• _Document extract_:
"""
Levelizer/Timing Analysis: Determining where to devote effort in the design to achieve the largest performance payoff is a challenge. Performance of the processor is determined by the length of the critical paths and the parasitic loading of these paths. Critical path optimization can be performed at two levels, a high level in which the parasitics are ignored and typical values for wire length and output drive are assumed, and a detailed level in which the drive capabilities of the individual gates are considered, along with the detailed routing of the interconnect nets. The high-level estimate is useful during the early stages of design optimization, when many iterations of performance tuning are required. The detailed analysis can take many hours to perform, but provides a more complete picture of the timing behavior of the chip.

**Path Classifier:** After the timing tools have identified the critical components in the design, the path classifier decides what corrective action to take for each path. Several possible solutions exist, depending on the configuration of the logic. Example optimizations include resynthesis, tree height reduction, late arriving signal optimization and optimal synthesis.

**Path Resynthesis:** The modular nature of the design results in paths between multiple synthesized blocks. Some of these logic paths can be shortened by extracting the long path from the rest of the logic and resynthesizing the path as a single block of logic.

**Tree Height Reduction:** For many reasons, the logic in a complicated processor is not optimal. Because of the signal conventions adopted there may be redundant inverters between blocks of logic. A reduction in logic depth is often achieved by selectively increasing the fan-in of some gates. It is not advisable to do this everywhere because the net loading increases for the affected nets.
"""
• _Supplied data_:
"""
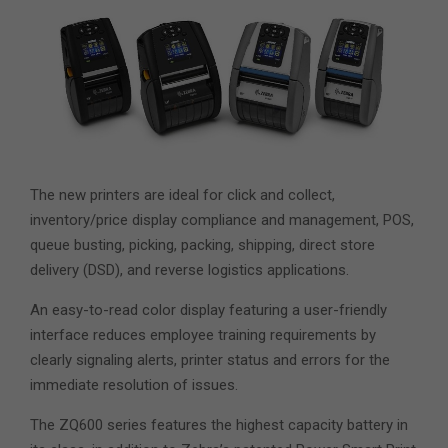
The new printers are ideal for click and collect,
inventory/price display compliance and management, POS,
queue busting, picking, packing, shipping, direct store
delivery (DSD), and reverse logistics applications.
An easy-to-read color display featuring a user-friendly
interface reduces employee training requirements by
clearly signaling alerts, printer status and errors for the
immediate resolution of issues.
The ZQ600 series features the highest capacity battery in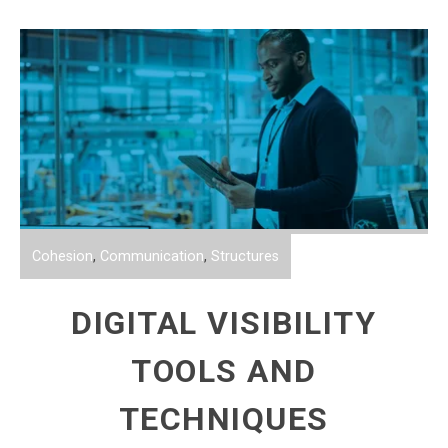
Cohesion
,
Communication
,
Structures
DIGITAL VISIBILITY
TOOLS AND
TECHNIQUES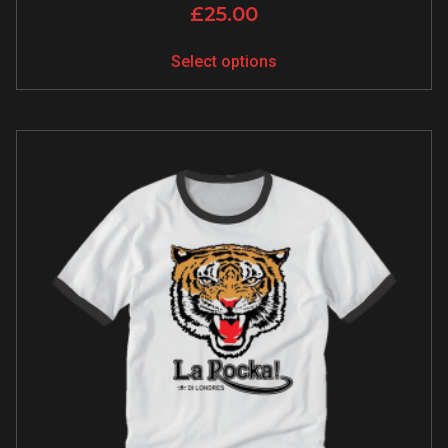
£
25.00
Select options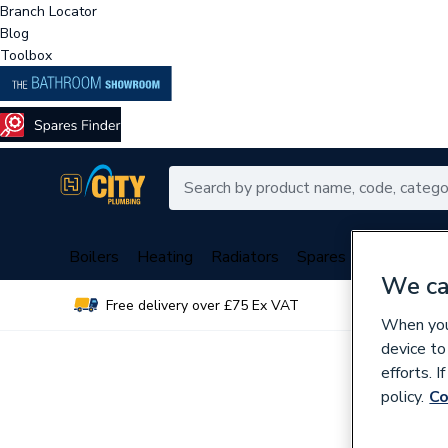
Branch Locator
Blog
Toolbox
Boilers
Heating
Radiators
Spares
Plumbing
We ca
Free delivery over £75 Ex VAT
Over 
When you 
device to
efforts. 
policy.
Co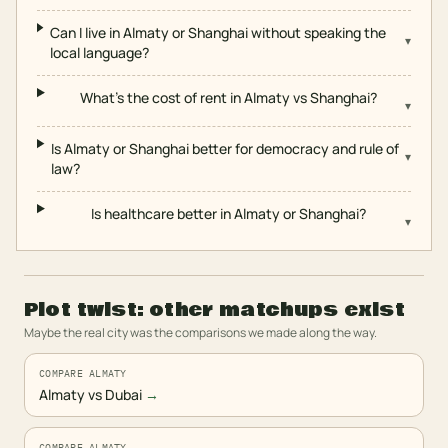
Can I live in Almaty or Shanghai without speaking the
▾
local language?
What's the cost of rent in Almaty vs Shanghai?
▾
Is Almaty or Shanghai better for democracy and rule of
▾
law?
Is healthcare better in Almaty or Shanghai?
▾
Plot twist: other matchups exist
Maybe the real city was the comparisons we made along the way.
COMPARE ALMATY
Almaty vs Dubai
→
COMPARE ALMATY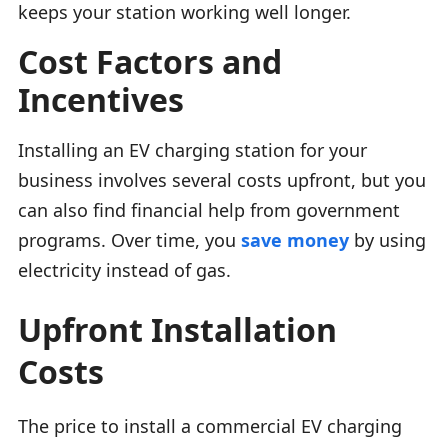
keeps your station working well longer.
Cost Factors and
Incentives
Installing an EV charging station for your
business involves several costs upfront, but you
can also find financial help from government
programs. Over time, you
save money
by using
electricity instead of gas.
Upfront Installation
Costs
The price to install a commercial EV charging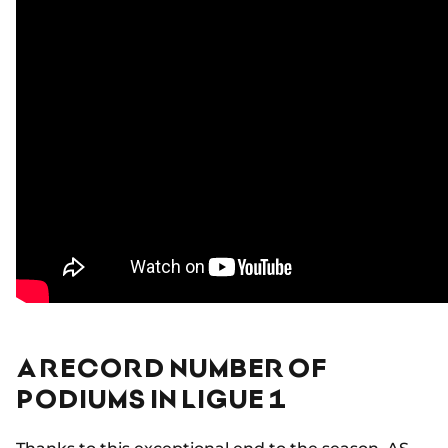
A RECORD NUMBER OF
PODIUMS IN LIGUE 1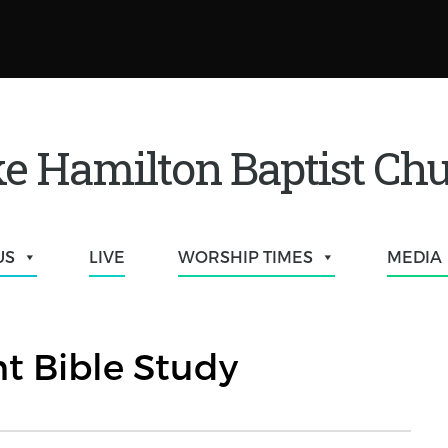
e Hamilton Baptist Ch
US
LIVE
WORSHIP TIMES
MEDIA
t Bible Study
"""
• _Your tasks_:
**A)** In the design optimization passage, take the part that opens with the words containing "Levelizer/Timing Analysis: Determining" and closes with "of the chip.", and write it out again, swapping "chip" for "processor".
**B)** According to the design optimization passage, what is often achieved by selectively increasing the fan-in of some gates?
**C)** Render this sentence from the design optimization passage in Spanish: "Several possible solutions exist, depending on the configuration of the logic."
The material above stands on its own and has no connection to the design optimization passage.

• _Results for the exercise_:
**A)**
Levelizer/Timing Analysis: Determining where to devote effort in the design to achieve the largest performance payoff is a challenge. Performance of the processor is determined by the length of the critical paths and the parasitic loading of these paths. Critical path optimization can be performed at two levels, a high level in which the parasitics are ignored and typical values for wire length and output drive are assumed, and a detailed level in which the drive capabilities of the individual gates are considered, along with the detailed routing of the interconnect nets. The high-level estimate is useful during the early stages of design optimization, when many iterations of performance tuning are required. The detailed analysis can take many hours to perform, but provides a more complete picture of the timing behavior of the processor.

**B)** A reduction in logic depth.

**C)** Existen varias soluciones posibles, según la configuración de la lógica.